The SAM exhibit tries to juxtapose those early, sad, disappointed paintings of Gauguin with magnificent examples of early Tikis and native sculptures. Intricate, beautiful, voluptuous, they give an idea of what Gauguin must have been looking for.
There is a poignant portrait of Tehamana (Tehamana Has Many Parents), Gauguin’s Tahitian mistress that says a lot about the artist’s hopes. She is presented in a missionary dress, but behind her are cryptic Polynesian carvings and writings. It also reveals Gauguin’s less savory side. The girl is 12 or 13.
Gauguin returned to France, wrote a highly romanticized account of the islands, and struggled with his return to French life. He left his heart, it seems, was in Tahiti. But Tahiti left part of its tragic history in him as well. He had contracted syphilis. He went back. And this time, because the beauty he sought wasn’t really there, he painted dream paintings of an exotic world instead. It’s these paintings that form the basis of Gauguin’s reputation and lasting popularity, though few of them were sold in his lifetime.
And his proclivity for getting into scrapes with people, particularly officials, never ceased. He was run out of island after island it seems. One scrape, this time in the Marquesas Islands, where he put a kind of Polynesia sexual playhouse together, was about to lead to a prison sentence when, in 1903, he died of an overdose of morphine. He was a very old 54.
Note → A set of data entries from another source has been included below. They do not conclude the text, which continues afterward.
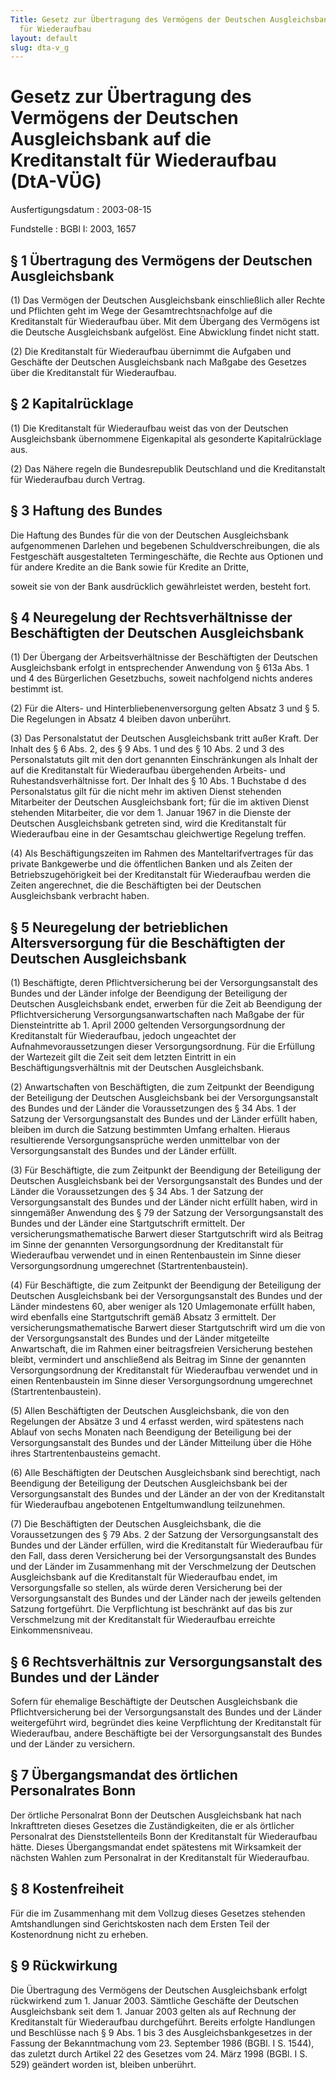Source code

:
 ```yaml
---
Title: Gesetz zur Übertragung des Vermögens der Deutschen Ausgleichsbank auf die Kreditanstalt
  für Wiederaufbau
layout: default
slug: dta-v_g
---
```


# Gesetz zur Übertragung des Vermögens der Deutschen Ausgleichsbank auf die Kreditanstalt für Wiederaufbau (DtA-VÜG)

Ausfertigungsdatum
:   2003-08-15

Fundstelle
:   BGBl I: 2003, 1657



## § 1 Übertragung des Vermögens der Deutschen Ausgleichsbank

(1) Das Vermögen der Deutschen Ausgleichsbank einschließlich aller
Rechte und Pflichten geht im Wege der Gesamtrechtsnachfolge auf die
Kreditanstalt für Wiederaufbau über. Mit dem Übergang des Vermögens
ist die Deutsche Ausgleichsbank aufgelöst. Eine Abwicklung findet
nicht statt.

(2) Die Kreditanstalt für Wiederaufbau übernimmt die Aufgaben und
Geschäfte der Deutschen Ausgleichsbank nach Maßgabe des Gesetzes über
die Kreditanstalt für Wiederaufbau.


## § 2 Kapitalrücklage

(1) Die Kreditanstalt für Wiederaufbau weist das von der Deutschen
Ausgleichsbank übernommene Eigenkapital als gesonderte Kapitalrücklage
aus.

(2) Das Nähere regeln die Bundesrepublik Deutschland und die
Kreditanstalt für Wiederaufbau durch Vertrag.


## § 3 Haftung des Bundes

Die Haftung des Bundes für die von der Deutschen Ausgleichsbank
aufgenommenen Darlehen und begebenen Schuldverschreibungen, die als
Festgeschäft ausgestalteten Termingeschäfte, die Rechte aus Optionen
und für andere Kredite an die Bank sowie für Kredite an Dritte,

soweit sie von der Bank ausdrücklich gewährleistet werden, besteht
fort.


## § 4 Neuregelung der Rechtsverhältnisse der Beschäftigten der Deutschen Ausgleichsbank

(1) Der Übergang der Arbeitsverhältnisse der Beschäftigten der
Deutschen Ausgleichsbank erfolgt in entsprechender Anwendung von §
613a Abs. 1 und 4 des Bürgerlichen Gesetzbuchs, soweit nachfolgend
nichts anderes bestimmt ist.

(2) Für die Alters- und Hinterbliebenenversorgung gelten Absatz 3 und
§ 5. Die Regelungen in Absatz 4 bleiben davon unberührt.

(3) Das Personalstatut der Deutschen Ausgleichsbank tritt außer Kraft.
Der Inhalt des § 6 Abs. 2, des § 9 Abs. 1 und des § 10 Abs. 2 und 3
des Personalstatuts gilt mit den dort genannten Einschränkungen als
Inhalt der auf die Kreditanstalt für Wiederaufbau übergehenden
Arbeits- und Ruhestandsverhältnisse fort. Der Inhalt des § 10 Abs. 1
Buchstabe d des Personalstatus gilt für die nicht mehr im aktiven
Dienst stehenden Mitarbeiter der Deutschen Ausgleichsbank fort; für
die im aktiven Dienst stehenden Mitarbeiter, die vor dem 1. Januar
1967 in die Dienste der Deutschen Ausgleichsbank getreten sind, wird
die Kreditanstalt für Wiederaufbau eine in der Gesamtschau
gleichwertige Regelung treffen.

(4) Als Beschäftigungszeiten im Rahmen des Manteltarifvertrages für
das private Bankgewerbe und die öffentlichen Banken und als Zeiten der
Betriebszugehörigkeit bei der Kreditanstalt für Wiederaufbau werden
die Zeiten angerechnet, die die Beschäftigten bei der Deutschen
Ausgleichsbank verbracht haben.


## § 5 Neuregelung der betrieblichen Altersversorgung für die Beschäftigten der Deutschen Ausgleichsbank

(1) Beschäftigte, deren Pflichtversicherung bei der Versorgungsanstalt
des Bundes und der Länder infolge der Beendigung der Beteiligung der
Deutschen Ausgleichsbank endet, erwerben für die Zeit ab Beendigung
der Pflichtversicherung Versorgungsanwartschaften nach Maßgabe der für
Diensteintritte ab 1. April 2000 geltenden Versorgungsordnung der
Kreditanstalt für Wiederaufbau, jedoch ungeachtet der
Aufnahmevoraussetzungen dieser Versorgungsordnung. Für die Erfüllung
der Wartezeit gilt die Zeit seit dem letzten Eintritt in ein
Beschäftigungsverhältnis mit der Deutschen Ausgleichsbank.

(2) Anwartschaften von Beschäftigten, die zum Zeitpunkt der Beendigung
der Beteiligung der Deutschen Ausgleichsbank bei der
Versorgungsanstalt des Bundes und der Länder die Voraussetzungen des §
34 Abs. 1 der Satzung der Versorgungsanstalt des Bundes und der Länder
erfüllt haben, bleiben im durch die Satzung bestimmten Umfang
erhalten. Hieraus resultierende Versorgungsansprüche werden
unmittelbar von der Versorgungsanstalt des Bundes und der Länder
erfüllt.

(3) Für Beschäftigte, die zum Zeitpunkt der Beendigung der Beteiligung
der Deutschen Ausgleichsbank bei der Versorgungsanstalt des Bundes und
der Länder die Voraussetzungen des § 34 Abs. 1 der Satzung der
Versorgungsanstalt des Bundes und der Länder nicht erfüllt haben, wird
in sinngemäßer Anwendung des § 79 der Satzung der Versorgungsanstalt
des Bundes und der Länder eine Startgutschrift ermittelt. Der
versicherungsmathematische Barwert dieser Startgutschrift wird als
Beitrag im Sinne der genannten Versorgungsordnung der Kreditanstalt
für Wiederaufbau verwendet und in einen Rentenbaustein im Sinne dieser
Versorgungsordnung umgerechnet (Startrentenbaustein).

(4) Für Beschäftigte, die zum Zeitpunkt der Beendigung der Beteiligung
der Deutschen Ausgleichsbank bei der Versorgungsanstalt des Bundes und
der Länder mindestens 60, aber weniger als 120 Umlagemonate erfüllt
haben, wird ebenfalls eine Startgutschrift gemäß Absatz 3 ermittelt.
Der versicherungsmathematische Barwert dieser Startgutschrift wird um
die von der Versorgungsanstalt des Bundes und der Länder mitgeteilte
Anwartschaft, die im Rahmen einer beitragsfreien Versicherung bestehen
bleibt, vermindert und anschließend als Beitrag im Sinne der genannten
Versorgungsordnung der Kreditanstalt für Wiederaufbau verwendet und in
einen Rentenbaustein im Sinne dieser Versorgungsordnung umgerechnet
(Startrentenbaustein).

(5) Allen Beschäftigten der Deutschen Ausgleichsbank, die von den
Regelungen der Absätze 3 und 4 erfasst werden, wird spätestens nach
Ablauf von sechs Monaten nach Beendigung der Beteiligung bei der
Versorgungsanstalt des Bundes und der Länder Mitteilung über die Höhe
ihres Startrentenbausteins gemacht.

(6) Alle Beschäftigten der Deutschen Ausgleichsbank sind berechtigt,
nach Beendigung der Beteiligung der Deutschen Ausgleichsbank bei der
Versorgungsanstalt des Bundes und der Länder an der von der
Kreditanstalt für Wiederaufbau angebotenen Entgeltumwandlung
teilzunehmen.

(7) Die Beschäftigten der Deutschen Ausgleichsbank, die die
Voraussetzungen des § 79 Abs. 2 der Satzung der Versorgungsanstalt des
Bundes und der Länder erfüllen, wird die Kreditanstalt für
Wiederaufbau für den Fall, dass deren Versicherung bei der
Versorgungsanstalt des Bundes und der Länder im Zusammenhang mit der
Verschmelzung der Deutschen Ausgleichsbank auf die Kreditanstalt für
Wiederaufbau endet, im Versorgungsfalle so stellen, als würde deren
Versicherung bei der Versorgungsanstalt des Bundes und der Länder nach
der jeweils geltenden Satzung fortgeführt. Die Verpflichtung ist
beschränkt auf das bis zur Verschmelzung mit der Kreditanstalt für
Wiederaufbau erreichte Einkommensniveau.


## § 6 Rechtsverhältnis zur Versorgungsanstalt des Bundes und der Länder

Sofern für ehemalige Beschäftigte der Deutschen Ausgleichsbank die
Pflichtversicherung bei der Versorgungsanstalt des Bundes und der
Länder weitergeführt wird, begründet dies keine Verpflichtung der
Kreditanstalt für Wiederaufbau, andere Beschäftigte bei der
Versorgungsanstalt des Bundes und der Länder zu versichern.


## § 7 Übergangsmandat des örtlichen Personalrates Bonn

Der örtliche Personalrat Bonn der Deutschen Ausgleichsbank hat nach
Inkrafttreten dieses Gesetzes die Zuständigkeiten, die er als
örtlicher Personalrat des Dienststellenteils Bonn der Kreditanstalt
für Wiederaufbau hätte. Dieses Übergangsmandat endet spätestens mit
Wirksamkeit der nächsten Wahlen zum Personalrat in der Kreditanstalt
für Wiederaufbau.


## § 8 Kostenfreiheit

Für die im Zusammenhang mit dem Vollzug dieses Gesetzes stehenden
Amtshandlungen sind Gerichtskosten nach dem Ersten Teil der
Kostenordnung nicht zu erheben.


## § 9 Rückwirkung

Die Übertragung des Vermögens der Deutschen Ausgleichsbank erfolgt
rückwirkend zum 1. Januar 2003. Sämtliche Geschäfte der Deutschen
Ausgleichsbank seit dem 1. Januar 2003 gelten als auf Rechnung der
Kreditanstalt für Wiederaufbau durchgeführt. Bereits erfolgte
Handlungen und Beschlüsse nach § 9 Abs. 1 bis 3 des
Ausgleichsbankgesetzes in der Fassung der Bekanntmachung vom 23.
September 1986 (BGBl. I S. 1544), das zuletzt durch Artikel 22 des
Gesetzes vom 24. März 1998 (BGBl. I S. 529) geändert worden ist,
bleiben unberührt.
As with van Gogh, it’s hard to separate Gauguin’s work from his life. His sad story, his hopes, his realizations, his pyrrhic victories, his dissolution are completely presented in the SAM show. The exhibition lays out the simple truth of the artist’s life: a promise unkept is different than living a lie.
Special events associated with the exhibit include SAM’s after-hours Remix, on February 24 from 7:30 p.m. to 12:30 a.m. (Nonmembers $25, Students $20, SAM members $12) and a talk from Musée d’Orsay curator Stéphane Guégan on Gauguin, on March 8 at 7 p.m. (Nonmembers $10; Seniors and Students $8, SAM members $5).